MURRAY – Today is the first day Kentuckians as young as 16 can get a coronavirus vaccine, and local health officials say that eligibility expansion is an encouraging sign as cases are starting to rise again nationwide.

Gov. Andy Beshear announced last Wednesday that all Kentuckians 16 and older would be eligible to receive a COVID-19 vaccine starting Monday, April 5. Only the Pfizer vaccine is approved for 16 and 17-year-olds.

“This is a good day,” Beshear said during the press conference. “This news means that we will beat the president’s goal by a month to have COVID-19 vaccinations opened up to everyone. We are seeing in a number of states an increase in cases and hospitalizations, and it’s happening among younger people. We want to get ahead of the more aggressive COVID-19 variants and make sure that we fill every available appointment. Make a plan to get your shot of hope.”

Last Monday, Beshear said more than 1.3 million Kentuckians had received at least their first dose of a vaccine, which he said was about 40% of adults in the commonwealth. He said the state also estimated that about 70% of Kentuckians age 70 and up had been vaccinated.

Murray-Calloway County Hospital CEO Jerry Penner said he has been encouraged by the new developments in Kentucky.

“We continue to progress here to get our county fully vaccinated, so we’re happy to offer it to the 16s and over so they can catch up with everybody else (who has already been vaccinated),” Penner said. “We continue to do everything else we can to protect this county.

“This is exciting for us to be able to do in this area,” he added. “It’s nice that we’re able to offer it and nice that we’re getting enough vaccine to be able to do it.

According to NPR, during the White House COVID-19 Response Team briefing on Monday, Centers for Disease Control and Prevention (CDC) Director Dr. Rochelle Walensky, described a feeling of “impending doom” because of the rising number of coronavirus cases in the U.S. At the time of that report, the most recent seven-day average was just below 60,000 cases per day, which was a 10% increase compared with the previous week. Hospitalizations are up, with about 4,800 admissions per day over the last week, up from an average 4,600 per day in the previous seven-day period, NPR reported. 

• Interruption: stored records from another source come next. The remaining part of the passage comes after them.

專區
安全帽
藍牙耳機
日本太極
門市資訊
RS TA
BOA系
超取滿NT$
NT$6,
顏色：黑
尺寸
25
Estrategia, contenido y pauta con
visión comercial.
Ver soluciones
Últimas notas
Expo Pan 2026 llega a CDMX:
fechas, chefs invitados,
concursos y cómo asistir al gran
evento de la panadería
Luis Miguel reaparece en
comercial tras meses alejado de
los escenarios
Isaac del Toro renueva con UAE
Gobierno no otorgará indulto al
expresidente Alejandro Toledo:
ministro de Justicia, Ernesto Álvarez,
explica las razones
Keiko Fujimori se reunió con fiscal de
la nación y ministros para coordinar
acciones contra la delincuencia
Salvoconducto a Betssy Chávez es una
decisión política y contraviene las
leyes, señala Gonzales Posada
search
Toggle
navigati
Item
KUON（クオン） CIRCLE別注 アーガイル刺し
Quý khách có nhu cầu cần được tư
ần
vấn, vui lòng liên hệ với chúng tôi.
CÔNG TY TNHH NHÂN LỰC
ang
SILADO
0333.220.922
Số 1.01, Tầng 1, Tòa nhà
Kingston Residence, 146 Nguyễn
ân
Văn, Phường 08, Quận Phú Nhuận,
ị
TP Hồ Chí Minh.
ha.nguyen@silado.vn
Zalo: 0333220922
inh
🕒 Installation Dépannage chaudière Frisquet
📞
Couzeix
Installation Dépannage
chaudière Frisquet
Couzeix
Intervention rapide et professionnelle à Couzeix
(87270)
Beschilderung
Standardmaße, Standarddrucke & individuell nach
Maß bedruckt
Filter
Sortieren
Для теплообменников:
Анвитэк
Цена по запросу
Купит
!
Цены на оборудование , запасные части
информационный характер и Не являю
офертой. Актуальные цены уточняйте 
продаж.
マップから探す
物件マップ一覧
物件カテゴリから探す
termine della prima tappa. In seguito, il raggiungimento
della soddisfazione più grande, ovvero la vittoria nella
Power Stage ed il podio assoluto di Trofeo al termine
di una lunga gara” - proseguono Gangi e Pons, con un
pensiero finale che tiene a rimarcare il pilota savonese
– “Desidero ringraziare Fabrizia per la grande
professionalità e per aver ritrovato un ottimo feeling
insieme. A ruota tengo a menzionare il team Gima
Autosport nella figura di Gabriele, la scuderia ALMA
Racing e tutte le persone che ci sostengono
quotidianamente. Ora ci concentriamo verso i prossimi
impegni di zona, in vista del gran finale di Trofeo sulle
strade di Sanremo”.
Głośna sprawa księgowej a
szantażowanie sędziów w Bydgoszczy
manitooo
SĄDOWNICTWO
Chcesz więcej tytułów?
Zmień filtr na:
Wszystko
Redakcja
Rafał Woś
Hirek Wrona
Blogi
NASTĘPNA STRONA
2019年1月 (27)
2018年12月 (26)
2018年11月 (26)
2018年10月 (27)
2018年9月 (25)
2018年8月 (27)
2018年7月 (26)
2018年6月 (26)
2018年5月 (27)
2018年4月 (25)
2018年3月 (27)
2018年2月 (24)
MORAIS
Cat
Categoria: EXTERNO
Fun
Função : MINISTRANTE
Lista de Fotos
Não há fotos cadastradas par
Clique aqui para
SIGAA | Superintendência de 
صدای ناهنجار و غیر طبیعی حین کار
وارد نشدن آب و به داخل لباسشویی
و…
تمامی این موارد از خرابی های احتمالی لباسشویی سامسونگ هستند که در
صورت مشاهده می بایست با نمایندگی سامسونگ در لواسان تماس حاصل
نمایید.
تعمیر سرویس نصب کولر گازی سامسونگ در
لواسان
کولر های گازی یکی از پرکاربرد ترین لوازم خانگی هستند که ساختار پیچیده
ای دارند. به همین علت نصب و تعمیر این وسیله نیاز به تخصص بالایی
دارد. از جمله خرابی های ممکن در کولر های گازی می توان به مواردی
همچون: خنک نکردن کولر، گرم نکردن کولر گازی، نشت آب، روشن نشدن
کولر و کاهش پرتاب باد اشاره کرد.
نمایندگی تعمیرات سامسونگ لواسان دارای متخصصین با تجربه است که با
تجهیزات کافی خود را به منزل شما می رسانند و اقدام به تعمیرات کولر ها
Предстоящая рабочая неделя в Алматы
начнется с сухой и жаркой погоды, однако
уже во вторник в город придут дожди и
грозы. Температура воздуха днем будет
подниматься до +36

“We have so much to look forward to, so much promise and potential of where we are and so much reason for hope,” Walensky said during the briefing. “But right now, I’m scared.”

Dr. Bob Hughes, co-founder of Village Medical Primary Care, said that’s just one reason he’s glad that older teenagers can now receive the vaccine.

“I think that’s an excellent idea because the rise in cases that we’re seeing in several states are in the younger age brackets,” Hughes said. “That’s the first point, and the second point is that the quicker we get the vaccines in everybody’s arms for which the vaccines been approved, the fewer mutations will occur with the virus. It also simplifies it too for the public to understand, as well as the criteria for vaccination, with it being 16 and above for Pfizer and 18 and above if it’s Moderna.”

Hughes said that as the U.S. continues toward the goal of reaching herd immunity through vaccination, this is no time to let our guard down.

“It’s too early to assume this is gone,” Hughes said. “Obviously, it’s not gone since we saw a rise in cases by a small amount last week in Kentucky. Over the past week, they’ve been rising, and then they’ve been rising in other states as well, and we continue to have people die from this. We don’t have a significant amount of the population vaccinated yet, and until we get to that point – and where that point would be, I would say would be at least two months – the states need to stop easing up the restrictions. 

“I mean, it’s just not safe. We’re just running the risk of what’s happened in Europe where they’ve had a surge in cases. And no matter where it happens in the world, it’s going to move. You cannot keep the virus confined to Europe; it’s just a matter of time before that same thing happens in the United States unless, again, we keep the mask on and continue to do safe practices.

The CDC advises the following basic steps to protect yourself and others from the spread of COVID-19:

• Wear a mask that covers your nose and mouth to help protect yourself and others.

• Stay 6 feet apart from others who don’t live with you.

• Get a COVID-19 vaccine when it is available to you.

• Avoid crowds and poorly ventilated indoor spaces.

• Wash your hands often with soap and water. Use hand sanitizer if soap and water aren’t available.

• Monitor your health daily, watching especially for for fever, cough, shortness of breath, or other symptoms of COVID-19.

Kim Paschall, the Calloway County Health Department’s interim director of public health, could not be reached for comment before press time.